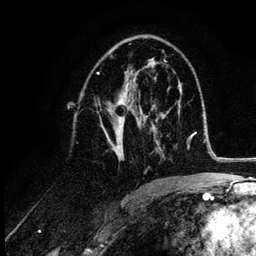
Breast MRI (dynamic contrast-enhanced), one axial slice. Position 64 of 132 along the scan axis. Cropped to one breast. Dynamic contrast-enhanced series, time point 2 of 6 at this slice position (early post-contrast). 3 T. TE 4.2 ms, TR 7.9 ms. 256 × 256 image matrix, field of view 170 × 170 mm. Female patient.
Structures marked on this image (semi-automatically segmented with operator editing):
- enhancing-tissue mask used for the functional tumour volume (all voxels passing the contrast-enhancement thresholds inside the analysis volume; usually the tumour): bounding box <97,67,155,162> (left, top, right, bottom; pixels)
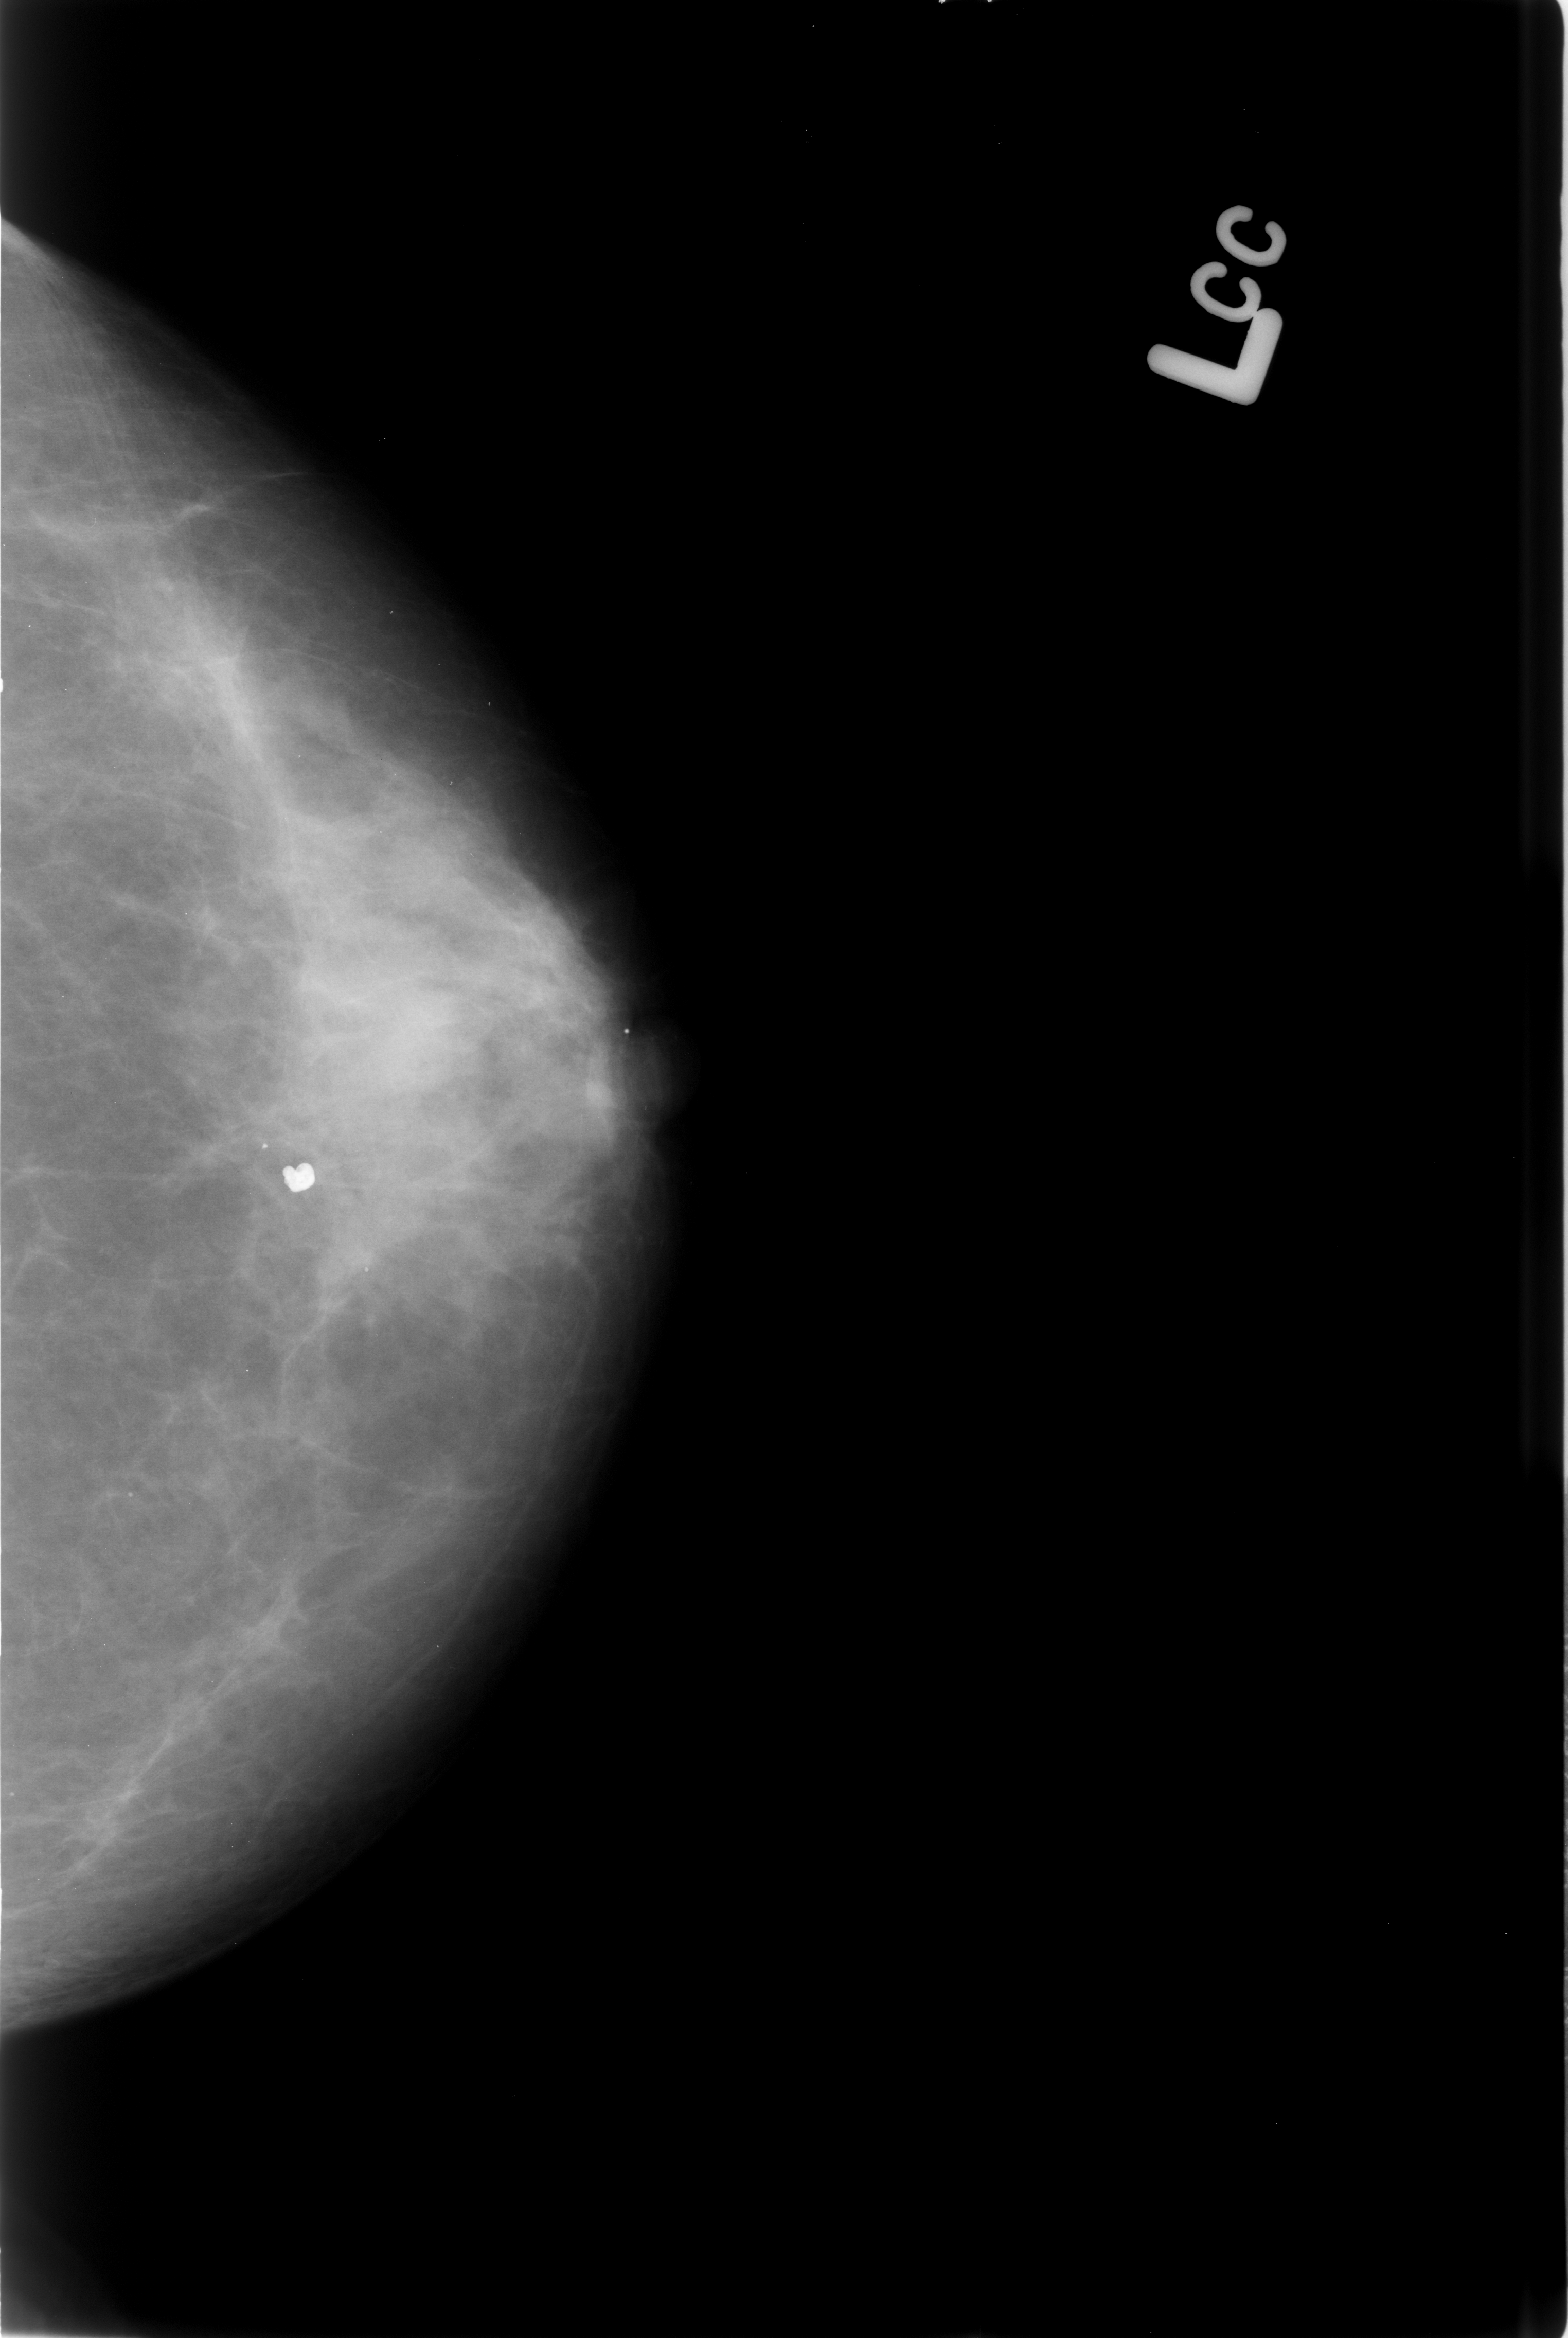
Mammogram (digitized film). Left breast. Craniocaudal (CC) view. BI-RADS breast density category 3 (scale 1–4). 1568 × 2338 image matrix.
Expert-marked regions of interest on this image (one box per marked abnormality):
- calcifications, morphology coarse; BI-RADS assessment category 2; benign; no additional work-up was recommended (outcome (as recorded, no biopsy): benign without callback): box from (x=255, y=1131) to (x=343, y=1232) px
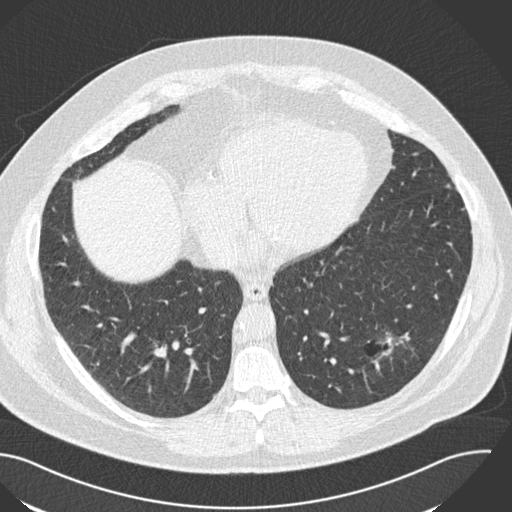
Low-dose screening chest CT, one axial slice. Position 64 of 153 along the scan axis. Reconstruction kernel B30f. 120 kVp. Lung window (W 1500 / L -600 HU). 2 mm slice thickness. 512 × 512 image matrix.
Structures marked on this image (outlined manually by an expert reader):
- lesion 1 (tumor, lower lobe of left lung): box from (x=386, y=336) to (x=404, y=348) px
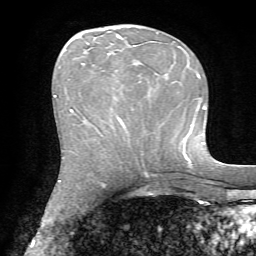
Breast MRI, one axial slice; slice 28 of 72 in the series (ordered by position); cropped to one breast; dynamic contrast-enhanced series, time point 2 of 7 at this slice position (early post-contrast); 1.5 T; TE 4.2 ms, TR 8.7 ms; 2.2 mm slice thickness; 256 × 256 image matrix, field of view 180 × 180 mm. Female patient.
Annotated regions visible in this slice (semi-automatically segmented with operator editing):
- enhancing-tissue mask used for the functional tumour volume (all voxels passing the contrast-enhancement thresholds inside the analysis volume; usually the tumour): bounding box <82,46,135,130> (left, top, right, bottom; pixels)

═══

_Task goal_
Starting with the line that contains "- lesion 1 (tumor, lower", reproduce every line to the end of the material above, both end lines included, exactly and with no pictures.

_Problem solution_
- lesion 1 (tumor, lower lobe of left lung): box from (x=386, y=336) to (x=404, y=348) px
Breast MRI, one axial slice; slice 28 of 72 in the series (ordered by position); cropped to one breast; dynamic contrast-enhanced series, time point 2 of 7 at this slice position (early post-contrast); 1.5 T; TE 4.2 ms, TR 8.7 ms; 2.2 mm slice thickness; 256 × 256 image matrix, field of view 180 × 180 mm. Female patient.
Annotated regions visible in this slice (semi-automatically segmented with operator editing):
- enhancing-tissue mask used for the functional tumour volume (all voxels passing the contrast-enhancement thresholds inside the analysis volume; usually the tumour): bounding box <82,46,135,130> (left, top, right, bottom; pixels)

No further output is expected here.